O ofício do escritor me ensinou a ouvir melhor. Não apenas as pessoas, mas também o texto, a sonoridade das palavras, o ritmo narrativo. Muitos escritores ignoram o próprio ouvido no processo de escrita, e isso se torna visível em seus textos. Como reconhecê-los? Pelo ritmo travado de sua prosa, ou mesmo pelos péssimos diálogos, que geralmente dividem-se em superficiais, artificiais, e travados.

{ 4 } A ser um leitor mais atento.

Um escritor é, antes de tudo, um leitor. Para escrever bem é preciso ler muito, ler de tudo e de forma atenta, como um escritor (ver Francine Prose). É preciso ler inclusive livros ruins (acreditem: eles têm tanto ou mais a nos ensinar quanto os livros bons) ou de gêneros diferentes do qual você escreve. Outros escritores vieram antes de você, muitos deles escreveram obras que jamais serão superadas, é quase um dever conhecê-los, aprender com eles.

Além disso, nunca se sabe onde você vai encontrar aquele detalhe que fará toda a diferença em sua própria obra, ou que te dará uma ideia original na qual trabalhar. Um exemplo pessoal: a personagem principal do romance no qual estou trabalhando atualmente sofre de um distúrbio psíquico do qual ouvi falar por acaso num livro sobre pintura.

{ 5 } Que a inspiração existe.

Te falaram em inspiração e, sim, ela de fato existe. É quando você tem uma ideia e ela vem completa, sem lacunas, ou quase isso. É a epifania, a ideia para um personagem genial, aquele momento em que você senta para escrever (se é que você não escreve em pé, como dizem que o Victor Hugo fazia) e seu trabalho deixa de ser o de um escritor e passa a ser tão somente o de um digitador. É quando a fonte jorra, é quando Calíope dita tudo em seu ouvidinho peludo, e é maravilhoso.

A péssima notícia é que esses momentos são raros e isso nem sempre acontece.

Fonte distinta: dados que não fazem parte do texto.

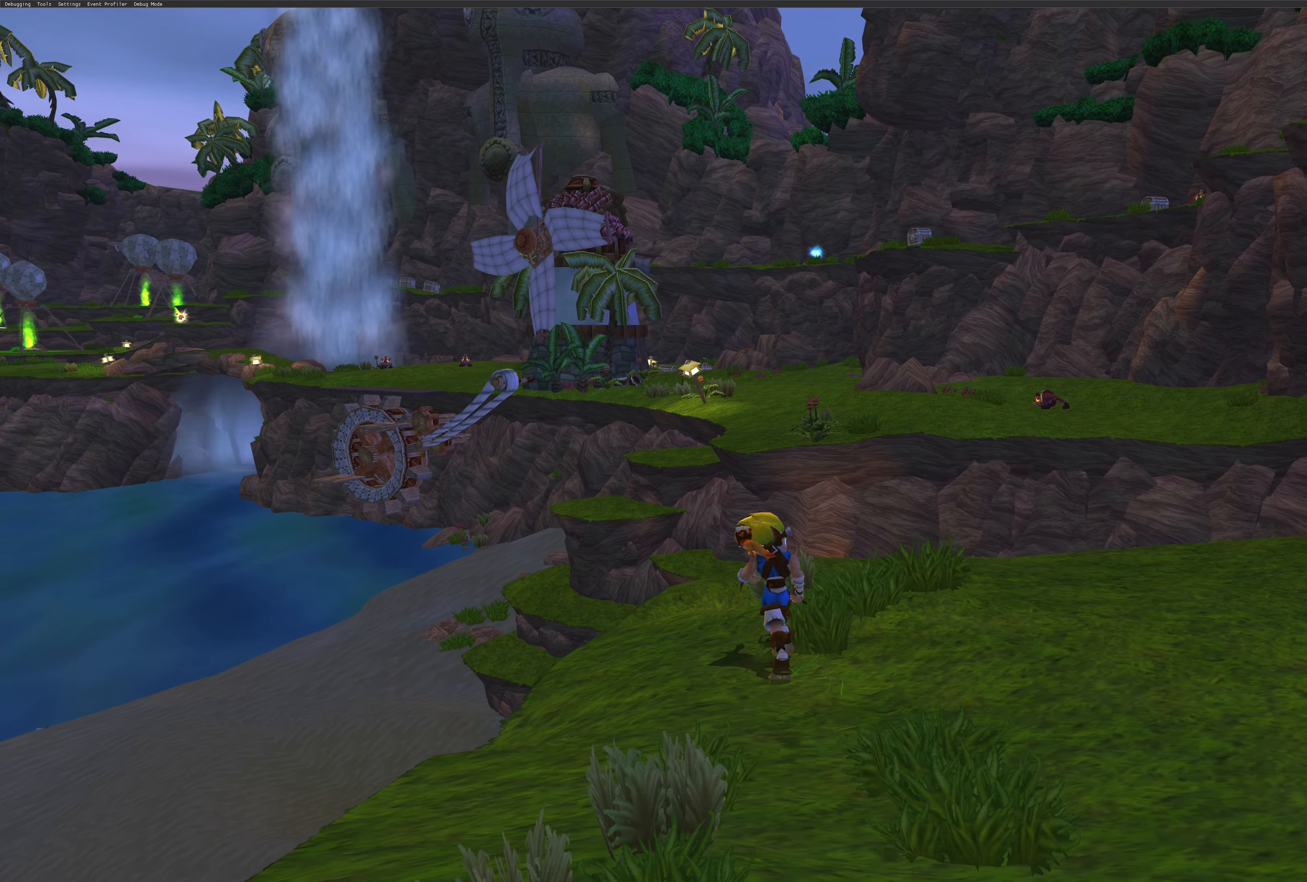
{"buttons": [], "left_stick": "up", "right_stick": "center", "events": []}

{ 6 } Que você pode trabalhar mesmo não estando inspirado.

A boa notícia, contudo, é que você pode trabalhar mesmo não estando inspirado. E você aprende isso, e se você insiste e trabalha no texto mesmo não estando inspirado, isso quem me ensinou foi o Neil Gaiman, chegará o dia em que você relerá algo que você escreveu e não saberá identificar se ao escrever aquele trecho específico você se encontrava inspirado ou apenas disposto a trabalhar bastante.

{ 7 } A suportar, e até mesmo amar, a solidão.

A solidão é a conditio sine qua non do ofício do escritor. Traduzindo, é a condição sem a qual o escritor não pode ser. É necessário, portanto, aprender a aceitá-la, a conviver com ela e até mesmo a amá-la. Eu aprendi a amar a minha, e aprendi que sem ela todo esforço para escrever seria inútil.

Talvez o talento de um escritor “em potencial” possa ser identificado, pelo menos num primeiro momento, por sua tendência natural ao isolamento, introspecção, esse tipo de coisa. É uma ideia que precisa ser melhor desenvolvida, claro, mas todo escritor que já conheci é, antes de qualquer coisa, um solitário — mesmo que sua solidão seja aquela que só consegue existir entre multidões.

Bônus: a me interessar por tudo

Como sou o tipo de pessoa que sempre faz mais do que lhe pedem, devo acrescentar um bônus e dizer que a lição mais importante que aprendi com o ofício foi a me interessar por tudo. Essa capacidade tem sido — enquanto leio, enquanto vejo um filme, ouço uma música ou simplesmente existo —, vale dizer, a maior de todas as fontes de ideias (e não de inspiração, que vem sabe lá de que combinação química). O escritor não pode se dar ao luxo de ser como Sherlock Holmes e preencher o seu sótão com bolas apenas (ver Um estudo em vermelho).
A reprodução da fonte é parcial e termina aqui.